El Charrito’s closure will be acutely felt in Denver’s comedy scene. More than a dozen regular shows call El Charrito home, including a popular open-mic on Thursdays that has been filling the DIY-comedy void after the closure of similarly artist-friendly spaces like the Deer Pile on Capitol Hill.
Comic Nick Gossert started the comedy open-mic at El Charrito in 2010, and Denver comic Timmi Lasley eventually persuaded Orrin to rebrand the back room as the Comedy RoomRoom — complete with exterior signage — as stand-ups and sketch performers began flocking to the lovably run-down space. The venue has lately advertised itself online as “Denver’s finest alt-comedy room.”
“I’m heartbroken,” said Lasley, who runs Comedy RoomRoom and shared dozens of stories via social media of El Charrito’s importance to the stand-up community. “There are a lot of live venues in Denver, but none of them are very comedy-oriented, and comedy needs something a little bit different than music does.”
At Comedy RoomRoom, Lasley, the current open-mic host Alison Rose and others have set the ideal stage for laughs: low ceilings, cozy seating, directed lighting and a lack of distracting sports-bar fixtures like TVs and other background noise.
“Dive-y little places are the best places to do comedy,” Lasley said. “And Comedy RoomRoom had that in spades.

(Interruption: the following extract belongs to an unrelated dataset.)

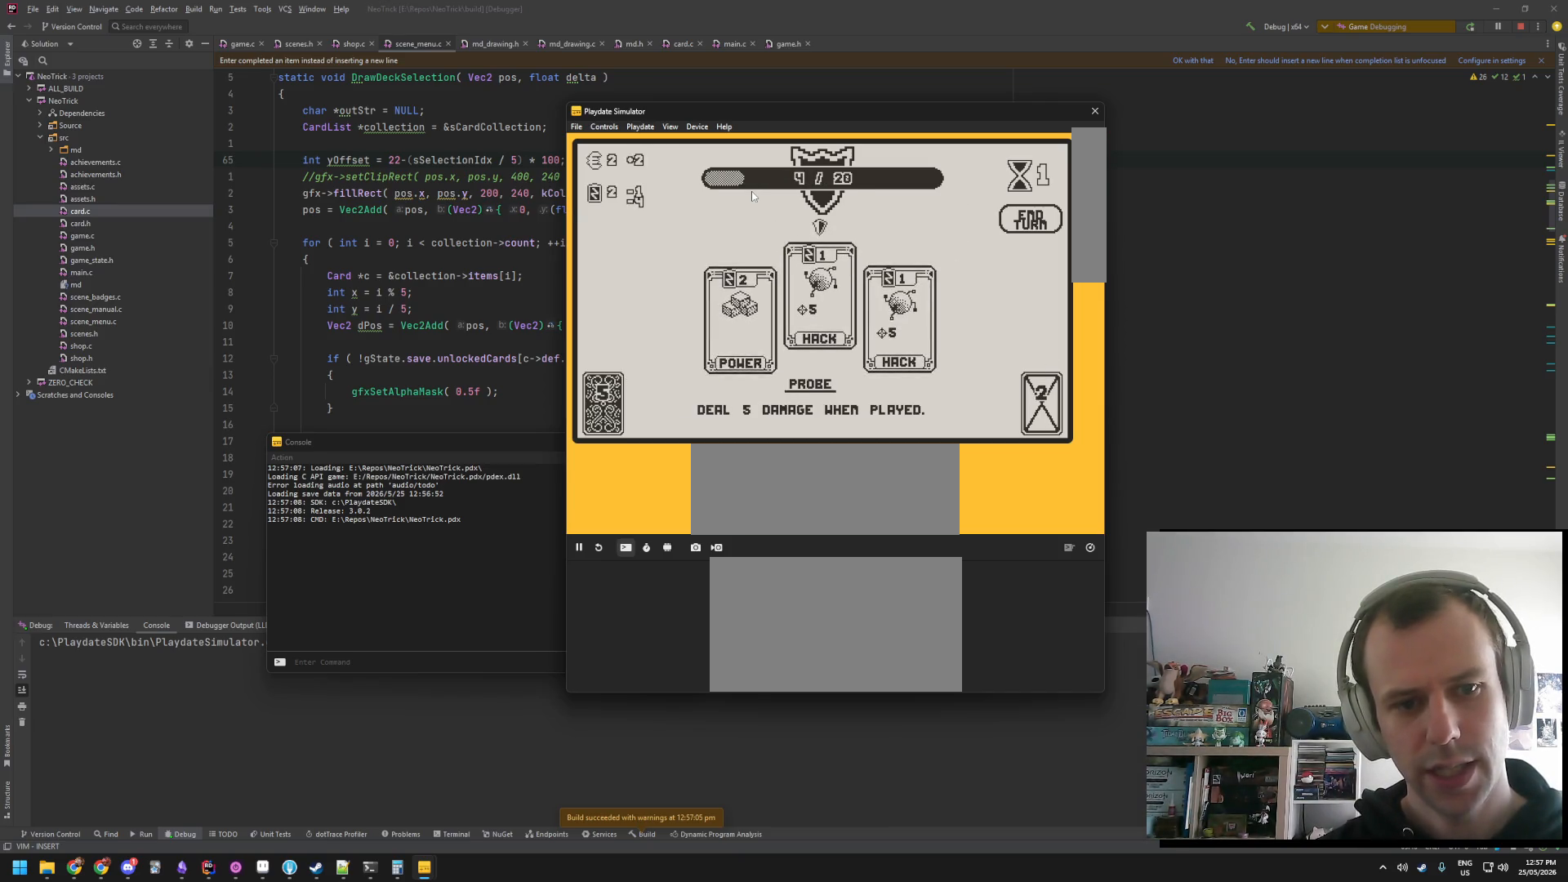
{"buttons": [], "events": []}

It gave people who have never produced a show the chance to feel confident and not have to butt up against all these barriers. It was a cradle, and it’s meant a lot to the amateur comedy community here.”
While Comedy RoomRoom only seats about 50, Denver comic Adam Cayton-Holland, the co-star of truTV’s sitcom “Those Who Can’t,” has recorded and performed there along with other national headliners like Josh Blue (also from Denver), Chris Fairbanks and Ron Lynch.

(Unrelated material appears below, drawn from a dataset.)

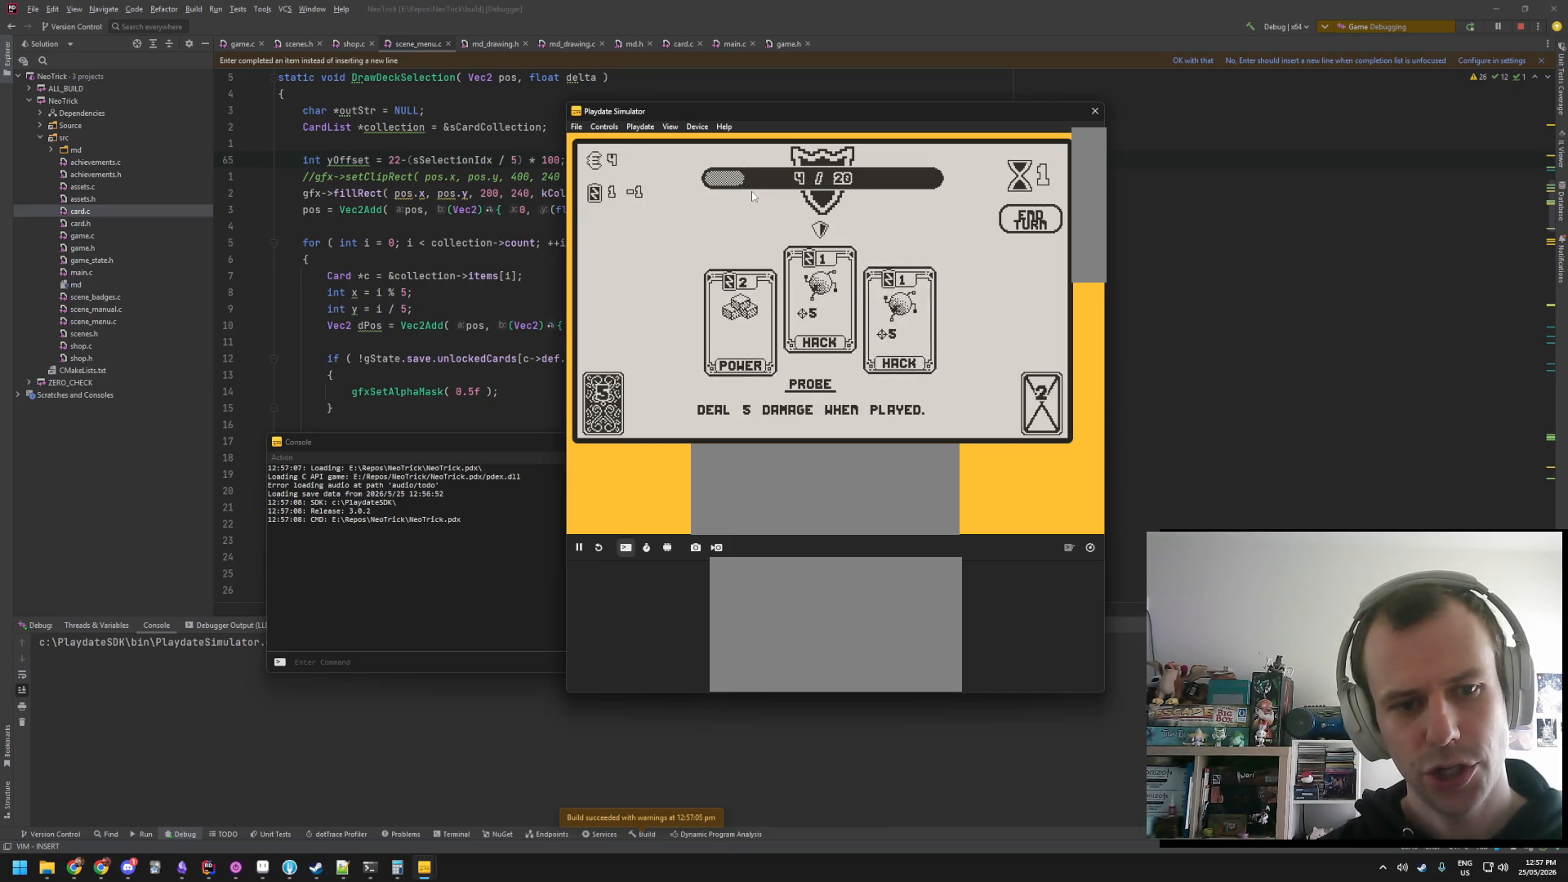
{"buttons": [], "events": [[266, "A", "down"], [366, "A", "up"]]}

Former Denver resident Max Beasley, now based in Los Angeles, called Comedy RoomRoom one of his favorite places to work “since I started comedy as a bright-eyed college freshman in 2014.”

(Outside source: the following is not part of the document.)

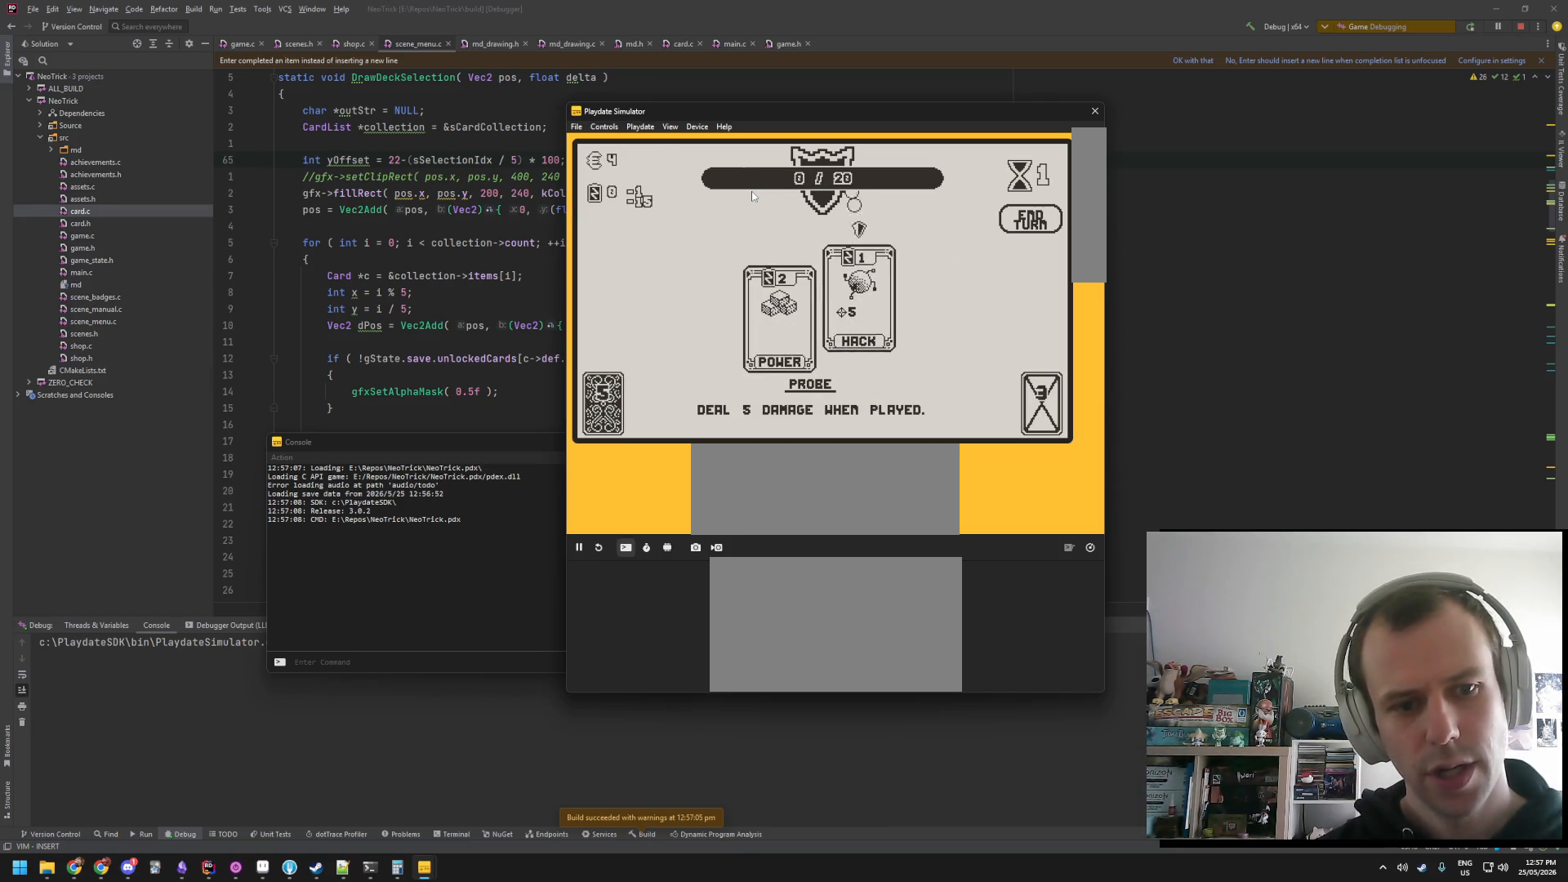
{"buttons": [], "events": []}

“I’ve seen friends bomb and crush, I’ve seen local ragamuffins make scenes, I’ve drank a foolish amount of cheap Miller High Life,” he wrote on Facebook this week. “I’m coming back to Denver Dec. 18th to the 25th, and this bar is where I’ll be spending time in between shows.”
Patrons of El Charrito posted more tributes on social media this week after learning of the news, calling the bar a “five-star dive” and the closure “a sad ending to a great era.”
“I have fallen asleep inside of you, been dumped twice inside of you, hosted shows and brunch bingo inside you, cried, choked (on food and on stage) … got drunk, got sober, got hungry, got full, made people laugh, made people cry … all inside of you,” comic Meghan DePonceau wrote on Facebook, accompanied by photos of friends and comics performing and drinking at the bar.
“(El Charrito had) karaoke, Lady Lavender’s Brunchlesque, the tequila tastings, and the place I’d always hit Wednesday afternoons before business meetings downtown,” wrote Denver resident Nicholas Joseph Brettillo. “Change is inevitable, but still sad to see the best dive bar in town leaving.”
Orrin said the building will likely be sold next year, though he has not accepted any of the offers made so far. He expects the property could fetch about $2 million, given that a comparable building down the street — the former Colorado Music Association building at 22nd and Larimer streets — sold for $1.6 million a year and a half ago.
“I’m really proud of a lot of things we built there, especially with what Timmi and I had done for the RoomRoom,” Orrin said, citing the food-and-alcohol revenues brought in by live comedy, karaoke and other low-cost programming. “I noticed in the last year we saw an increase in not just new comics but a lot more women comics coming down and giving it a shot. We were committed to making sure it was a place where people would be comfortable.”